| Summary: | Objectives: To test whether administration of the antifibrinolytic drug tranexamic acid (TXA) in patients with spontaneous intracerebral haemorrhage (SICH) leads to increased prevalence of diffusion-weighted MRI defined hyperintense ischaemic lesions (primary hypothesis) or reduced perihaematomal oedema volume, perihaematomal diffusion restriction and residual MRI-defined SICH-related tissue damage (secondary hypotheses).

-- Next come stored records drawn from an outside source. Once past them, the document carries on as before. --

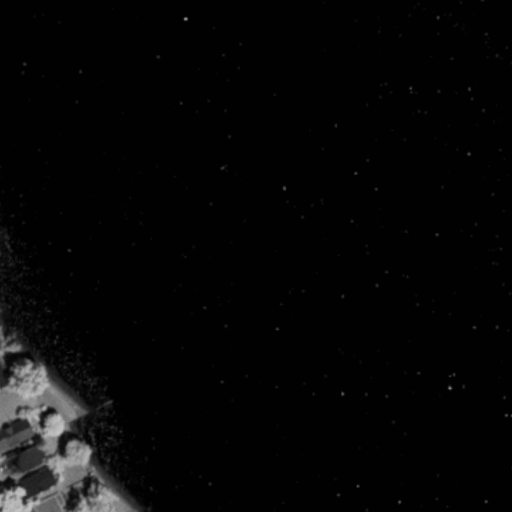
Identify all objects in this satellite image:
building: (2, 379)
building: (12, 434)
building: (31, 485)
building: (49, 504)
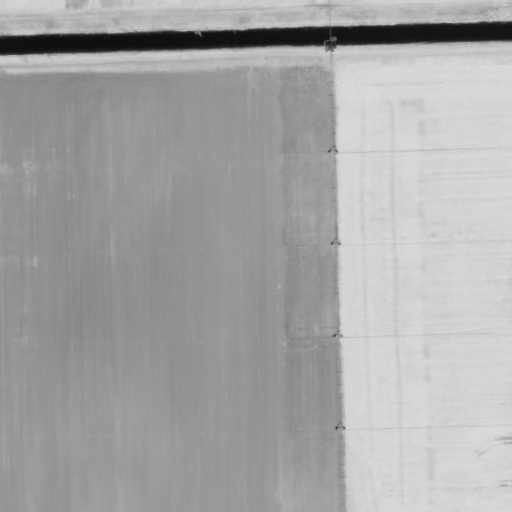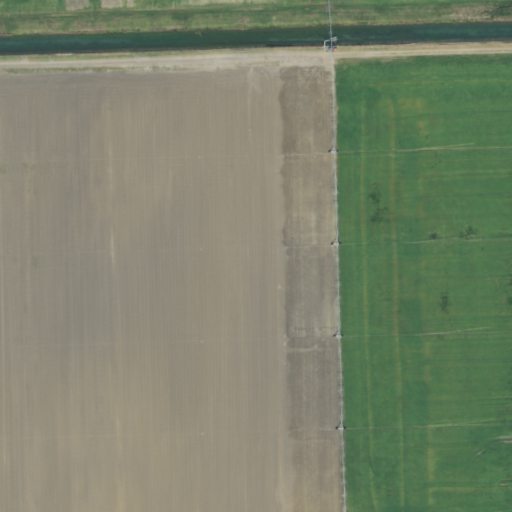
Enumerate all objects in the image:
road: (256, 56)
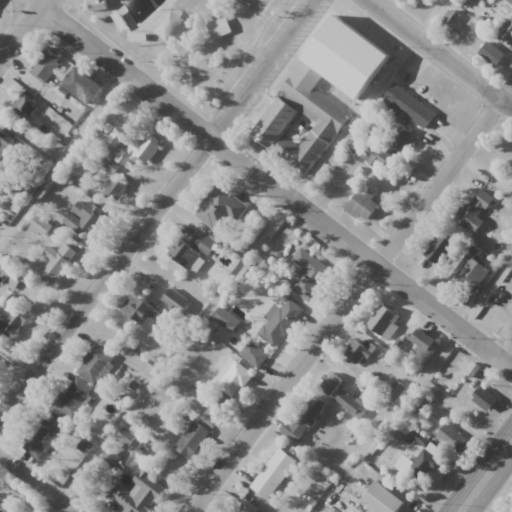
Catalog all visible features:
road: (36, 0)
building: (219, 28)
road: (22, 30)
building: (507, 31)
road: (440, 54)
building: (493, 54)
building: (351, 59)
building: (48, 60)
building: (83, 86)
building: (24, 106)
building: (410, 106)
building: (412, 107)
building: (301, 124)
building: (399, 138)
building: (4, 143)
building: (141, 148)
road: (276, 186)
building: (510, 188)
building: (116, 190)
building: (363, 205)
building: (220, 207)
road: (159, 208)
building: (474, 212)
building: (84, 217)
building: (42, 227)
building: (204, 243)
building: (438, 248)
building: (187, 256)
building: (58, 262)
building: (470, 271)
building: (310, 276)
road: (350, 300)
building: (176, 301)
building: (140, 310)
building: (14, 317)
building: (280, 321)
building: (384, 322)
building: (425, 341)
building: (359, 353)
building: (254, 355)
building: (96, 365)
building: (235, 380)
building: (330, 383)
building: (395, 390)
building: (74, 397)
building: (485, 399)
building: (350, 403)
building: (214, 409)
building: (303, 418)
road: (389, 420)
building: (44, 435)
building: (192, 439)
road: (101, 443)
building: (110, 457)
building: (420, 465)
road: (504, 469)
building: (274, 473)
road: (485, 478)
road: (34, 485)
building: (137, 493)
building: (383, 499)
building: (385, 502)
building: (1, 503)
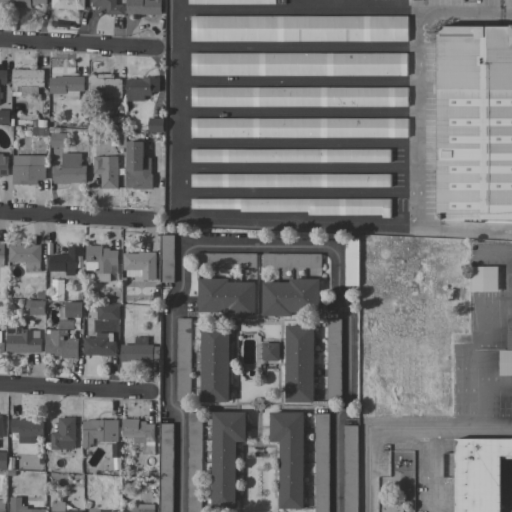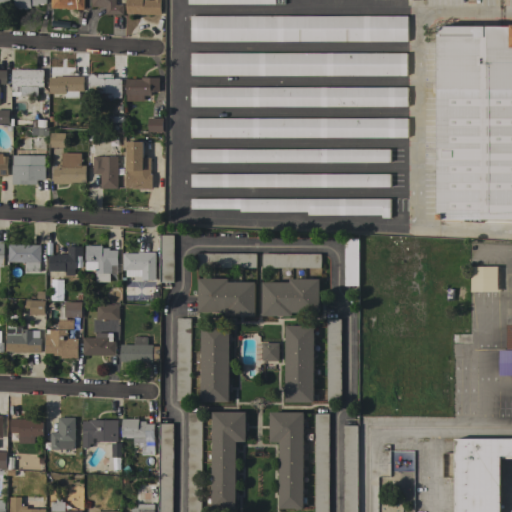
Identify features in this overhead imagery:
building: (231, 2)
building: (3, 3)
building: (5, 3)
building: (27, 3)
building: (28, 3)
building: (64, 4)
building: (67, 4)
building: (107, 6)
building: (109, 6)
road: (407, 6)
building: (141, 7)
building: (143, 7)
road: (464, 8)
building: (297, 28)
building: (299, 28)
road: (76, 43)
building: (297, 64)
building: (299, 64)
building: (2, 76)
building: (3, 77)
building: (25, 81)
building: (27, 81)
building: (66, 84)
building: (64, 85)
building: (102, 85)
building: (104, 86)
building: (139, 88)
building: (141, 88)
building: (297, 96)
building: (299, 96)
building: (3, 116)
building: (4, 116)
building: (474, 122)
building: (475, 122)
building: (116, 123)
building: (153, 124)
building: (155, 125)
building: (297, 127)
building: (299, 127)
building: (55, 140)
building: (57, 140)
building: (290, 155)
building: (2, 164)
building: (3, 165)
building: (135, 167)
building: (137, 167)
building: (26, 169)
building: (27, 169)
building: (68, 169)
building: (70, 169)
building: (106, 170)
building: (108, 170)
building: (290, 180)
building: (301, 205)
road: (75, 218)
road: (238, 219)
road: (258, 246)
building: (1, 253)
road: (491, 253)
building: (1, 254)
building: (24, 255)
building: (25, 255)
building: (164, 258)
building: (167, 258)
building: (63, 260)
building: (65, 260)
building: (227, 260)
building: (289, 260)
building: (291, 260)
building: (100, 261)
building: (101, 262)
building: (351, 262)
building: (140, 264)
building: (138, 265)
building: (483, 278)
road: (483, 278)
building: (482, 279)
building: (225, 296)
building: (227, 297)
building: (289, 297)
building: (291, 297)
building: (511, 301)
building: (34, 306)
building: (35, 307)
building: (71, 309)
building: (72, 309)
building: (106, 311)
building: (108, 312)
building: (68, 322)
building: (508, 336)
building: (0, 337)
building: (20, 339)
building: (60, 339)
building: (23, 341)
building: (1, 344)
building: (60, 344)
building: (97, 344)
building: (99, 345)
building: (135, 351)
building: (139, 351)
building: (268, 351)
building: (270, 351)
building: (506, 354)
building: (183, 359)
building: (332, 359)
building: (334, 360)
road: (484, 360)
building: (504, 362)
building: (213, 363)
building: (215, 363)
building: (298, 363)
building: (299, 364)
road: (74, 389)
building: (0, 425)
building: (1, 426)
building: (25, 429)
building: (27, 429)
building: (97, 431)
building: (99, 431)
road: (405, 431)
building: (138, 432)
building: (62, 434)
building: (63, 434)
building: (138, 434)
building: (116, 449)
building: (224, 455)
building: (225, 456)
building: (287, 456)
building: (289, 456)
building: (2, 459)
building: (3, 460)
building: (11, 461)
building: (192, 461)
building: (194, 462)
building: (319, 462)
building: (322, 462)
building: (163, 467)
building: (165, 467)
building: (348, 468)
building: (350, 468)
building: (477, 473)
building: (479, 473)
building: (1, 505)
building: (2, 506)
building: (19, 506)
building: (21, 506)
building: (57, 507)
building: (59, 507)
building: (141, 508)
building: (145, 510)
building: (107, 511)
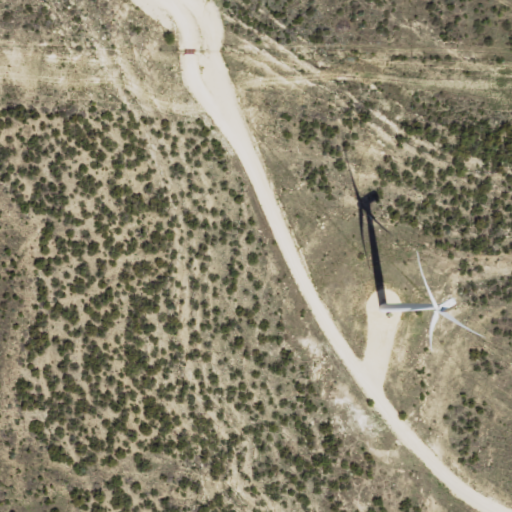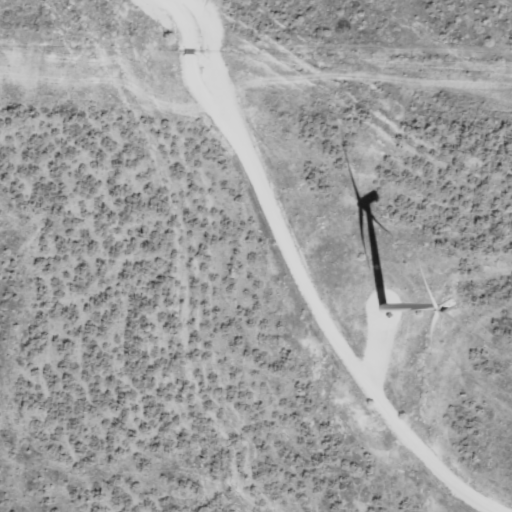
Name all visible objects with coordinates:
road: (301, 278)
wind turbine: (381, 305)
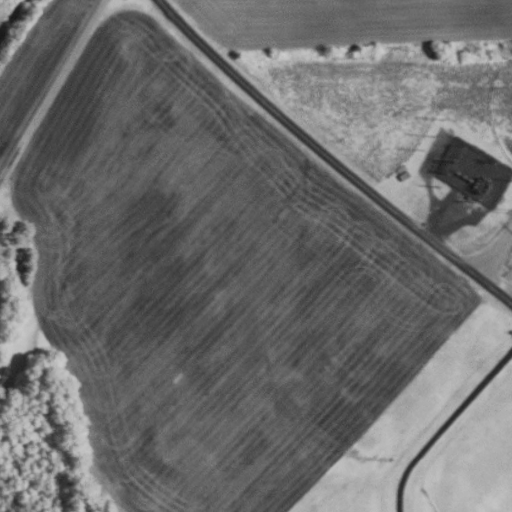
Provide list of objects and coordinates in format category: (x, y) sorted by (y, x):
power tower: (411, 50)
road: (52, 87)
power tower: (442, 117)
road: (328, 158)
power tower: (451, 161)
power substation: (472, 172)
road: (446, 428)
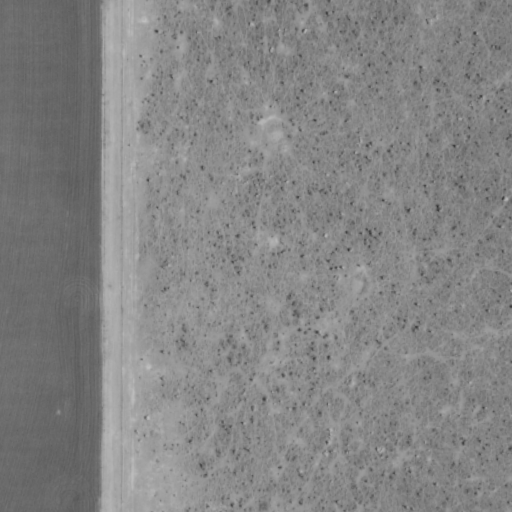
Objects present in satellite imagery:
road: (124, 256)
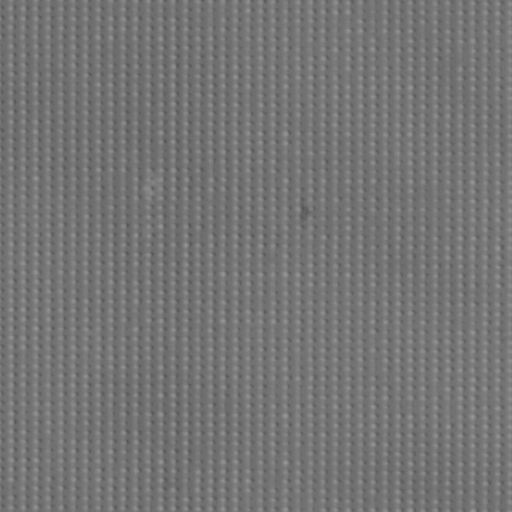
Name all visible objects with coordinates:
crop: (256, 256)
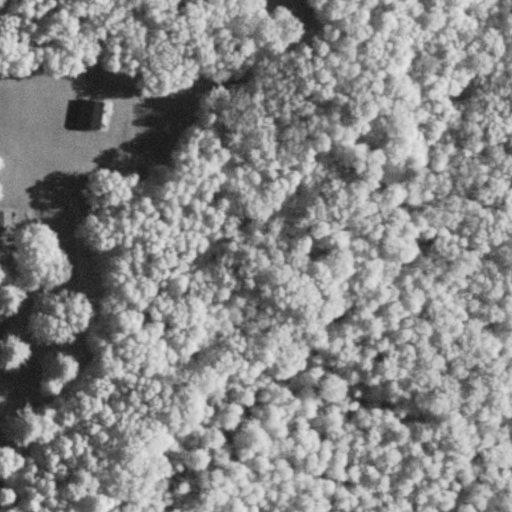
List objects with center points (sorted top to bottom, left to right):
building: (292, 22)
road: (51, 77)
building: (92, 115)
building: (3, 220)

Design: MRI sub-study nested within the double-blind randomised controlled TICH-2 trial (ISRCTN93732214).
Setting: International multi-centre hospital-based study.
Participants: Eligible adults consented and randomised in the TICH-2 trial who were also able to undergo MRI scanning. To address the primary hypothesis a sample size of n=280 will allow detection of a 10% relative increase in prevalence of diffusion weighted imaging hyperintense lesions in the TXA group with 5% significance, 80% power and 5% imaging data rejection.
Interventions: TICH-2 MRI sub-study participants will undergo MRI scanning using a standardised protocol at day ~5 and day ~90 after randomisation. Clinical assessments, randomisation to TXA or placebo and participant follow-up will be performed as per the TICH-2 trial protocol.
Conclusion: The TICH-2 MRI sub-study will test whether TXA increases the incidence of new DWI-defined ischemic lesions or reduces perihaematomal oedema or final ICH lesion volume in the context of SICH.